EXERCISE REQUIREMENTS: Make a verbatim transcription of the records, without the pictures.

THE INPUT:
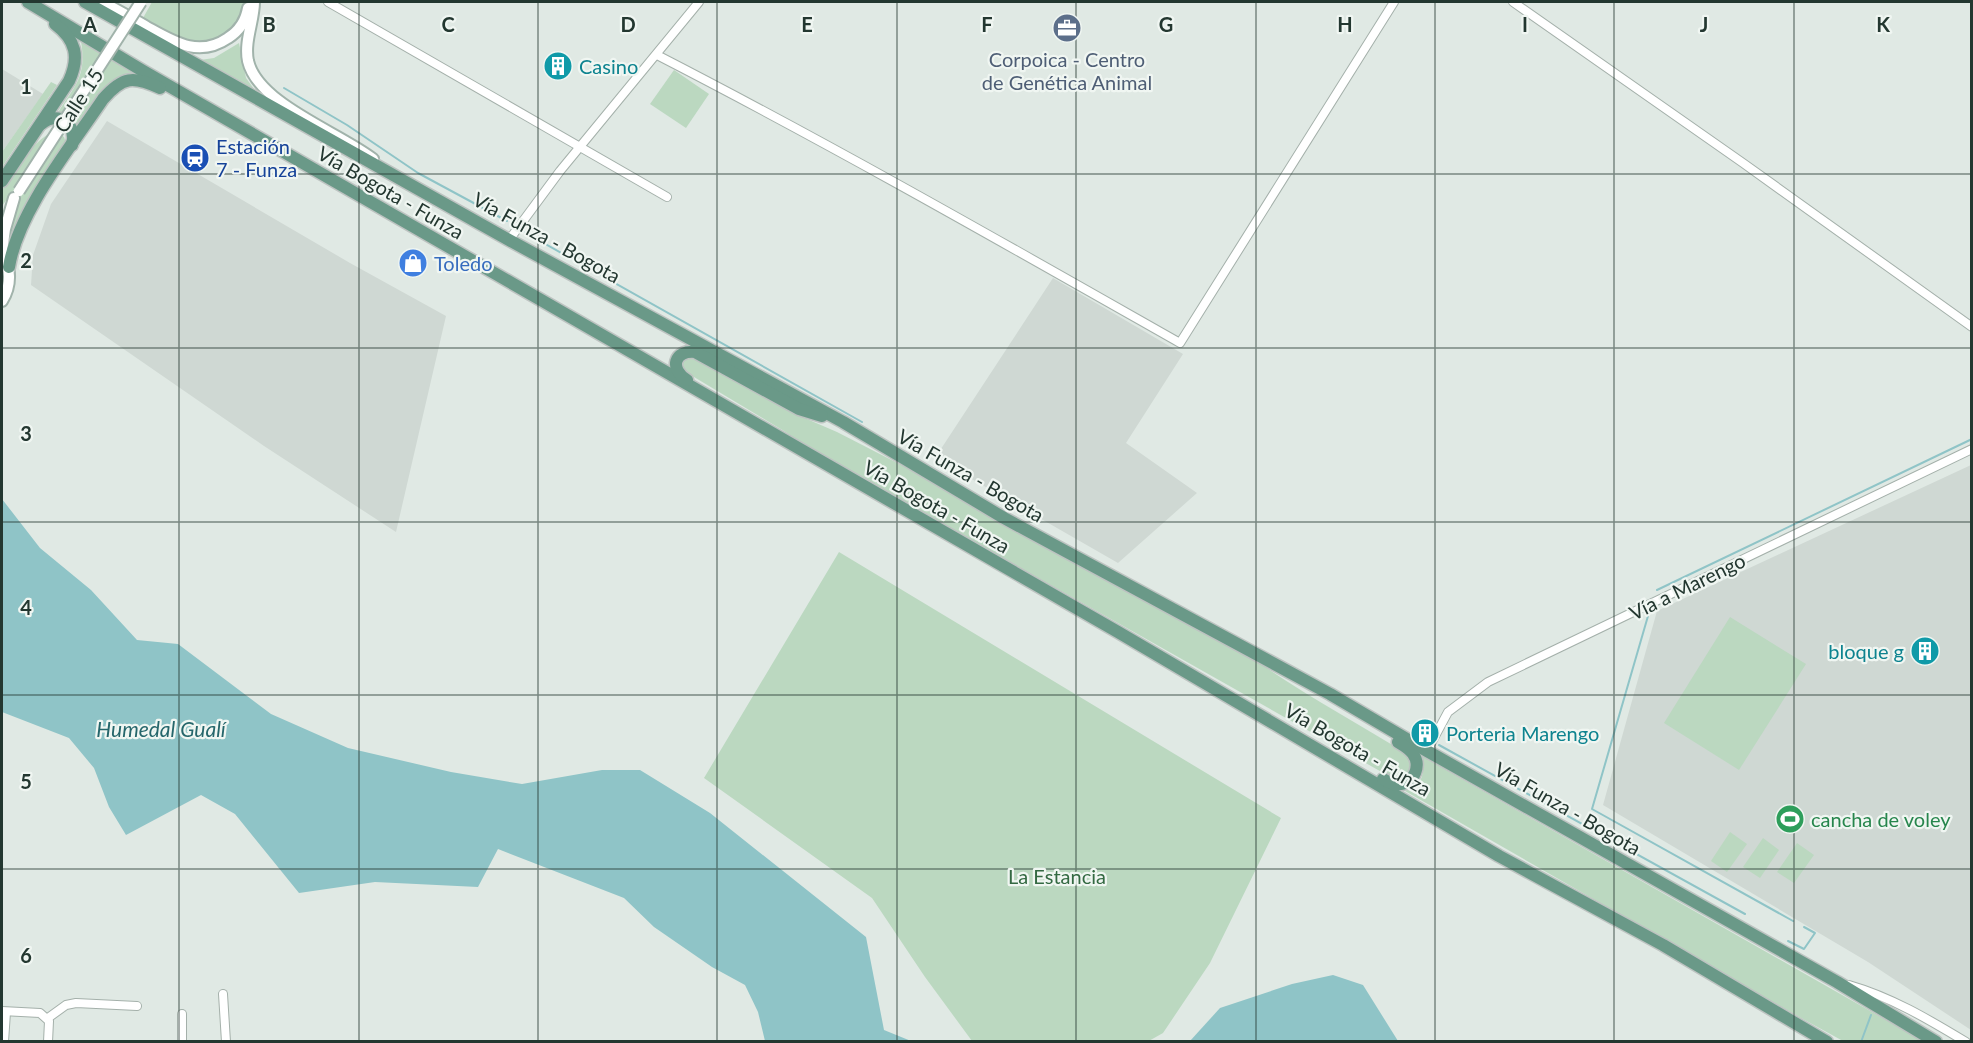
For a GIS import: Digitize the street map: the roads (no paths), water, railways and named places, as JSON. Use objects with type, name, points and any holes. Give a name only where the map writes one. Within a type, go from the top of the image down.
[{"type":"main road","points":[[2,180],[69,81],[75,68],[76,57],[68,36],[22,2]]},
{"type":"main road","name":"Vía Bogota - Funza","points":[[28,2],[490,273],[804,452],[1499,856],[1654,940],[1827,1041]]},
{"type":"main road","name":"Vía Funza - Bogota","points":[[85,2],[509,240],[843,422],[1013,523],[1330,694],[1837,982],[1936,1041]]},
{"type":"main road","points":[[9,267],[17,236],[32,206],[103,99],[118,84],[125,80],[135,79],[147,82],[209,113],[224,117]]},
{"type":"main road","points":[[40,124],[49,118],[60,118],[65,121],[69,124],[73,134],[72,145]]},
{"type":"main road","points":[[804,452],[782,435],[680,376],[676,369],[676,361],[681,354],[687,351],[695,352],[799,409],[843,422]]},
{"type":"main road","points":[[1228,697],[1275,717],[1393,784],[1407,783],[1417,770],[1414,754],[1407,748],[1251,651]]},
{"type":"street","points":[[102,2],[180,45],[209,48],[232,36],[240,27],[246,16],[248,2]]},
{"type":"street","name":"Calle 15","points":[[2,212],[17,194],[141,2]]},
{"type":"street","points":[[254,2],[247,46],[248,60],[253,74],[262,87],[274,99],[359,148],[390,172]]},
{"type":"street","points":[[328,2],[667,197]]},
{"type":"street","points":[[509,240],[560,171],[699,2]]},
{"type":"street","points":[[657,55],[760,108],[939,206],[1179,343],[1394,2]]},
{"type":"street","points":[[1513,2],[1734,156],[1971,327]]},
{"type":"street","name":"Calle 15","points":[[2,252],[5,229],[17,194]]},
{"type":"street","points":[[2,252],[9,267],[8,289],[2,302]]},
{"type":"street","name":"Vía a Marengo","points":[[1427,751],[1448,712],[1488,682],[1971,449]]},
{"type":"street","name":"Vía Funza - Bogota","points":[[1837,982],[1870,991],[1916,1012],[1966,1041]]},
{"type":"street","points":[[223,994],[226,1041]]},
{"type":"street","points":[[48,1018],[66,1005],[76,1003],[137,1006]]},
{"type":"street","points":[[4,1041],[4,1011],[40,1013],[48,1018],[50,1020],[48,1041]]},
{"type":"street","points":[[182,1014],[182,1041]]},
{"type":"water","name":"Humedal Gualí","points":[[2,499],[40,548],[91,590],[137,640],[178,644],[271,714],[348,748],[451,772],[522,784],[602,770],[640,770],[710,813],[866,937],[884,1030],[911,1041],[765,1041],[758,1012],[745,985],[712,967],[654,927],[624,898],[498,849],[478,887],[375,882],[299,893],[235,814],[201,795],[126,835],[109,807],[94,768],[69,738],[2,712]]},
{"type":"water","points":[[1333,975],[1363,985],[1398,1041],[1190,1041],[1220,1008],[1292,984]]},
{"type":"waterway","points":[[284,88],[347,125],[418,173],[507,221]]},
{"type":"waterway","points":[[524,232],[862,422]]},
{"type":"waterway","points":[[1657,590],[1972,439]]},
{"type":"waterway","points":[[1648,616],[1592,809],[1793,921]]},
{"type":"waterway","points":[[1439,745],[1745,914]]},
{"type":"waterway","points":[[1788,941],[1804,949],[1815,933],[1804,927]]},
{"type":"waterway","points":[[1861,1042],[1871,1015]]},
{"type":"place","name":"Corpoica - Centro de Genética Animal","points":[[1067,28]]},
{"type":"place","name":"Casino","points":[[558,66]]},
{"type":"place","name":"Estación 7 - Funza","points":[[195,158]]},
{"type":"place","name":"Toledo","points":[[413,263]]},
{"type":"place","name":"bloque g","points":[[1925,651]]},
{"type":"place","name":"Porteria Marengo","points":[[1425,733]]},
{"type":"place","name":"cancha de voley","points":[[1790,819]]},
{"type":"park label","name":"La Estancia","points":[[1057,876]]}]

RESPONSE:
For a GIS import: Digitize the street map: the roads (no paths), water, railways and named places, as JSON. Use objects with type, name, points and any holes. Give a name only where the map writes one. Within a type, go from the top of the image down.
[{"type":"main road","points":[[2,180],[69,81],[75,68],[76,57],[68,36],[22,2]]},
{"type":"main road","name":"Vía Bogota - Funza","points":[[28,2],[490,273],[804,452],[1499,856],[1654,940],[1827,1041]]},
{"type":"main road","name":"Vía Funza - Bogota","points":[[85,2],[509,240],[843,422],[1013,523],[1330,694],[1837,982],[1936,1041]]},
{"type":"main road","points":[[9,267],[17,236],[32,206],[103,99],[118,84],[125,80],[135,79],[147,82],[209,113],[224,117]]},
{"type":"main road","points":[[40,124],[49,118],[60,118],[65,121],[69,124],[73,134],[72,145]]},
{"type":"main road","points":[[804,452],[782,435],[680,376],[676,369],[676,361],[681,354],[687,351],[695,352],[799,409],[843,422]]},
{"type":"main road","points":[[1228,697],[1275,717],[1393,784],[1407,783],[1417,770],[1414,754],[1407,748],[1251,651]]},
{"type":"street","points":[[102,2],[180,45],[209,48],[232,36],[240,27],[246,16],[248,2]]},
{"type":"street","name":"Calle 15","points":[[2,212],[17,194],[141,2]]},
{"type":"street","points":[[254,2],[247,46],[248,60],[253,74],[262,87],[274,99],[359,148],[390,172]]},
{"type":"street","points":[[328,2],[667,197]]},
{"type":"street","points":[[509,240],[560,171],[699,2]]},
{"type":"street","points":[[657,55],[760,108],[939,206],[1179,343],[1394,2]]},
{"type":"street","points":[[1513,2],[1734,156],[1971,327]]},
{"type":"street","name":"Calle 15","points":[[2,252],[5,229],[17,194]]},
{"type":"street","points":[[2,252],[9,267],[8,289],[2,302]]},
{"type":"street","name":"Vía a Marengo","points":[[1427,751],[1448,712],[1488,682],[1971,449]]},
{"type":"street","name":"Vía Funza - Bogota","points":[[1837,982],[1870,991],[1916,1012],[1966,1041]]},
{"type":"street","points":[[223,994],[226,1041]]},
{"type":"street","points":[[48,1018],[66,1005],[76,1003],[137,1006]]},
{"type":"street","points":[[4,1041],[4,1011],[40,1013],[48,1018],[50,1020],[48,1041]]},
{"type":"street","points":[[182,1014],[182,1041]]},
{"type":"water","name":"Humedal Gualí","points":[[2,499],[40,548],[91,590],[137,640],[178,644],[271,714],[348,748],[451,772],[522,784],[602,770],[640,770],[710,813],[866,937],[884,1030],[911,1041],[765,1041],[758,1012],[745,985],[712,967],[654,927],[624,898],[498,849],[478,887],[375,882],[299,893],[235,814],[201,795],[126,835],[109,807],[94,768],[69,738],[2,712]]},
{"type":"water","points":[[1333,975],[1363,985],[1398,1041],[1190,1041],[1220,1008],[1292,984]]},
{"type":"waterway","points":[[284,88],[347,125],[418,173],[507,221]]},
{"type":"waterway","points":[[524,232],[862,422]]},
{"type":"waterway","points":[[1657,590],[1972,439]]},
{"type":"waterway","points":[[1648,616],[1592,809],[1793,921]]},
{"type":"waterway","points":[[1439,745],[1745,914]]},
{"type":"waterway","points":[[1788,941],[1804,949],[1815,933],[1804,927]]},
{"type":"waterway","points":[[1861,1042],[1871,1015]]},
{"type":"place","name":"Corpoica - Centro de Genética Animal","points":[[1067,28]]},
{"type":"place","name":"Casino","points":[[558,66]]},
{"type":"place","name":"Estación 7 - Funza","points":[[195,158]]},
{"type":"place","name":"Toledo","points":[[413,263]]},
{"type":"place","name":"bloque g","points":[[1925,651]]},
{"type":"place","name":"Porteria Marengo","points":[[1425,733]]},
{"type":"place","name":"cancha de voley","points":[[1790,819]]},
{"type":"park label","name":"La Estancia","points":[[1057,876]]}]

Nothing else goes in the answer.